- [ÉNONCÉ]
Pouvez-vous recopier telles quelles les lignes allant de celle qui contient "collector number: 1890" jusqu'à celle qui contient "state / province: Rivera", ces deux lignes comprises ?
<<<<
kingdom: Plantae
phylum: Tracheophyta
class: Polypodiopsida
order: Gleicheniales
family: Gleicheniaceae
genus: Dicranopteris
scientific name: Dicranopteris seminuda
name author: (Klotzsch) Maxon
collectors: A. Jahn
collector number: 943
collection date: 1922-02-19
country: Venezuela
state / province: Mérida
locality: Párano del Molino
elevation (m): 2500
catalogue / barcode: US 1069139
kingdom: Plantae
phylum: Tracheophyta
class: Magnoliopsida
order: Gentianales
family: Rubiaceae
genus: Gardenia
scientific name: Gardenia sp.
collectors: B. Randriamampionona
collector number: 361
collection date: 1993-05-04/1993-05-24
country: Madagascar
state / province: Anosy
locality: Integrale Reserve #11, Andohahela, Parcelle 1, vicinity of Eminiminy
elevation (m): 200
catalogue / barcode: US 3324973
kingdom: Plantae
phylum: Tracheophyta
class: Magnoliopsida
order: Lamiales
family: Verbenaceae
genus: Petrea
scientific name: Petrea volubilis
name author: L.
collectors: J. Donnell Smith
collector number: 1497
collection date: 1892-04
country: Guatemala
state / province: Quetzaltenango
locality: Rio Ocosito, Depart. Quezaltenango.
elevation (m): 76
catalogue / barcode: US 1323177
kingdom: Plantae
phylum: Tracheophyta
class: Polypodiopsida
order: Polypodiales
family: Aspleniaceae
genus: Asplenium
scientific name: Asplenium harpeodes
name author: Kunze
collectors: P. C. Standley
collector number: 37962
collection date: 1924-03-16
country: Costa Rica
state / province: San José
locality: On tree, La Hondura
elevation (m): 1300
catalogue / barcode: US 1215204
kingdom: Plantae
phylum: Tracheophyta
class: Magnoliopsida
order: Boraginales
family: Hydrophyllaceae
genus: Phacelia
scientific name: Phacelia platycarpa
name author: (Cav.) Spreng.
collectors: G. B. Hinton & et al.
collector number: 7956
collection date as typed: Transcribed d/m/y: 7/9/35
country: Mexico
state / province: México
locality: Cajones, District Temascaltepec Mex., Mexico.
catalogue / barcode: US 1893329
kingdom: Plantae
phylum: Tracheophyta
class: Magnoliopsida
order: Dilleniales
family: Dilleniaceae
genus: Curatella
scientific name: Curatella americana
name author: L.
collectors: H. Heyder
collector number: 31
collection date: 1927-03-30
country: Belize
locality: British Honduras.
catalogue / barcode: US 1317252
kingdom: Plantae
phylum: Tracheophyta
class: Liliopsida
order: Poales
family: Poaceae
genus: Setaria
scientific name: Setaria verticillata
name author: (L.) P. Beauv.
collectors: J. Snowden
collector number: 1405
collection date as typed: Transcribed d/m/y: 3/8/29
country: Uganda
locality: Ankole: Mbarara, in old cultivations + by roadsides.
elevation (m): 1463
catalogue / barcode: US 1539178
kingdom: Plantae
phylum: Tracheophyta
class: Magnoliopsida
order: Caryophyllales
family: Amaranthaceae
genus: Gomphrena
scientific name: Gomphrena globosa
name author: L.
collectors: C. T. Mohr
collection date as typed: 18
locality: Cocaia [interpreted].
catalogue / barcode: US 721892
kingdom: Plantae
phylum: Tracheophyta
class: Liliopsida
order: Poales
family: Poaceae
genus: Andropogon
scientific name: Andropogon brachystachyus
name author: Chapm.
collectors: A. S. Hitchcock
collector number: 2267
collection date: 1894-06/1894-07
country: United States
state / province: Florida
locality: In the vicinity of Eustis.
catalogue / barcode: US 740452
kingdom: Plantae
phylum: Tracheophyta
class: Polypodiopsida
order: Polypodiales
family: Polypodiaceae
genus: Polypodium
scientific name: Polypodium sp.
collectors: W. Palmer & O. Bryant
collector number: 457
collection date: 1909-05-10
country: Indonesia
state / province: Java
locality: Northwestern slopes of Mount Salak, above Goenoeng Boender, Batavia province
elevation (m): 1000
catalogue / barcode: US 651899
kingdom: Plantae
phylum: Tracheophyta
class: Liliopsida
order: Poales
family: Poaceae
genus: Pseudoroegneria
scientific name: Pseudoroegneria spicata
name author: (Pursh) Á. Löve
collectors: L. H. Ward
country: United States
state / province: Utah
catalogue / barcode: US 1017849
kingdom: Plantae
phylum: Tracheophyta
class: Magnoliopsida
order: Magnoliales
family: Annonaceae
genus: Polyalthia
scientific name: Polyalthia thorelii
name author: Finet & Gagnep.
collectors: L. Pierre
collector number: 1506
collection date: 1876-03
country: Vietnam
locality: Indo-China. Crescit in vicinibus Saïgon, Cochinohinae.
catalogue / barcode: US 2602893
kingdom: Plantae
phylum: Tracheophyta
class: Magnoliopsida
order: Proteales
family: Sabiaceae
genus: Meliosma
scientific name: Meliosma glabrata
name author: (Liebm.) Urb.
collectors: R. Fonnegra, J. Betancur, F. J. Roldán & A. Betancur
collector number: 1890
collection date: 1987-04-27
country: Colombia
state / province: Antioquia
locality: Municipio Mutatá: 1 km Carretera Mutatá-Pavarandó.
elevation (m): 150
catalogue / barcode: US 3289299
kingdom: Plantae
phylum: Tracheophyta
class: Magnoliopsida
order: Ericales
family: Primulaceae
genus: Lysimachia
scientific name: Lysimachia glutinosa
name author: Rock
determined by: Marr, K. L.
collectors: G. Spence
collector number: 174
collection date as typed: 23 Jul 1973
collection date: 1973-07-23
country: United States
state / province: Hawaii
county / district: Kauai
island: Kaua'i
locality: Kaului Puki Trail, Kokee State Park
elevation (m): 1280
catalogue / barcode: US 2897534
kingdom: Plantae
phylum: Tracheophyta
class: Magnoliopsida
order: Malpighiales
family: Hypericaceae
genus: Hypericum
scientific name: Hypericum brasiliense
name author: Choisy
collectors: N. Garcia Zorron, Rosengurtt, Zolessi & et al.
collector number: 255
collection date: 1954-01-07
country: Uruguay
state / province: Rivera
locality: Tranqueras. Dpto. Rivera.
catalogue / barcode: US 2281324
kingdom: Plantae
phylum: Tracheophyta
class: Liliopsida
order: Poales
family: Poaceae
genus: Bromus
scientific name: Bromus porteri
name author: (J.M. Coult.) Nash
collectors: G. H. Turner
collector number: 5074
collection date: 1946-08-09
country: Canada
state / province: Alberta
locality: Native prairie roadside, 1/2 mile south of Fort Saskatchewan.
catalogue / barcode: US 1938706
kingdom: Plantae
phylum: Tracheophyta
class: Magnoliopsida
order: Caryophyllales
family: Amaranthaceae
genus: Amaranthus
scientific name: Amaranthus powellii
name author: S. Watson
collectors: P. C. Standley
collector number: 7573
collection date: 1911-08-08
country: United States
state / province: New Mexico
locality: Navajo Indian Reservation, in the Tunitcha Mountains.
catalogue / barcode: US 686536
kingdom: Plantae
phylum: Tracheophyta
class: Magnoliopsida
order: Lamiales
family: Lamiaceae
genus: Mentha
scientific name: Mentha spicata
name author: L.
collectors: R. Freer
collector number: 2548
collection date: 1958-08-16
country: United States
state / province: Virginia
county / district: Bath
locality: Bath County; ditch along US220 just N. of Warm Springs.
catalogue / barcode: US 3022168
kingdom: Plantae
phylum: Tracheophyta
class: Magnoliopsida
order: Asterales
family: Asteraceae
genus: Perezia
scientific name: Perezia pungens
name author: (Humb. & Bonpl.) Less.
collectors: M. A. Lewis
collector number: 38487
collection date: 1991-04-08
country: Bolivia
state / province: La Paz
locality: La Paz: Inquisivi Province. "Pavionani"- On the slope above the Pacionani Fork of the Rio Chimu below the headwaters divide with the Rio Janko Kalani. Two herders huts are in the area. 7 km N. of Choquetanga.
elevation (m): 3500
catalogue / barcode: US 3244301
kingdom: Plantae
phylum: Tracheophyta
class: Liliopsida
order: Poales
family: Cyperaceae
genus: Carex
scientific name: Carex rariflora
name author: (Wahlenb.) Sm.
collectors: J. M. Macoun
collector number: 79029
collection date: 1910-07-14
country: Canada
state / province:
>>>>
- [RÉSULTAT DE L'EXERCICE]
collector number: 1890
collection date: 1987-04-27
country: Colombia
state / province: Antioquia
locality: Municipio Mutatá: 1 km Carretera Mutatá-Pavarandó.
elevation (m): 150
catalogue / barcode: US 3289299
kingdom: Plantae
phylum: Tracheophyta
class: Magnoliopsida
order: Ericales
family: Primulaceae
genus: Lysimachia
scientific name: Lysimachia glutinosa
name author: Rock
determined by: Marr, K. L.
collectors: G. Spence
collector number: 174
collection date as typed: 23 Jul 1973
collection date: 1973-07-23
country: United States
state / province: Hawaii
county / district: Kauai
island: Kaua'i
locality: Kaului Puki Trail, Kokee State Park
elevation (m): 1280
catalogue / barcode: US 2897534
kingdom: Plantae
phylum: Tracheophyta
class: Magnoliopsida
order: Malpighiales
family: Hypericaceae
genus: Hypericum
scientific name: Hypericum brasiliense
name author: Choisy
collectors: N. Garcia Zorron, Rosengurtt, Zolessi & et al.
collector number: 255
collection date: 1954-01-07
country: Uruguay
state / province: Rivera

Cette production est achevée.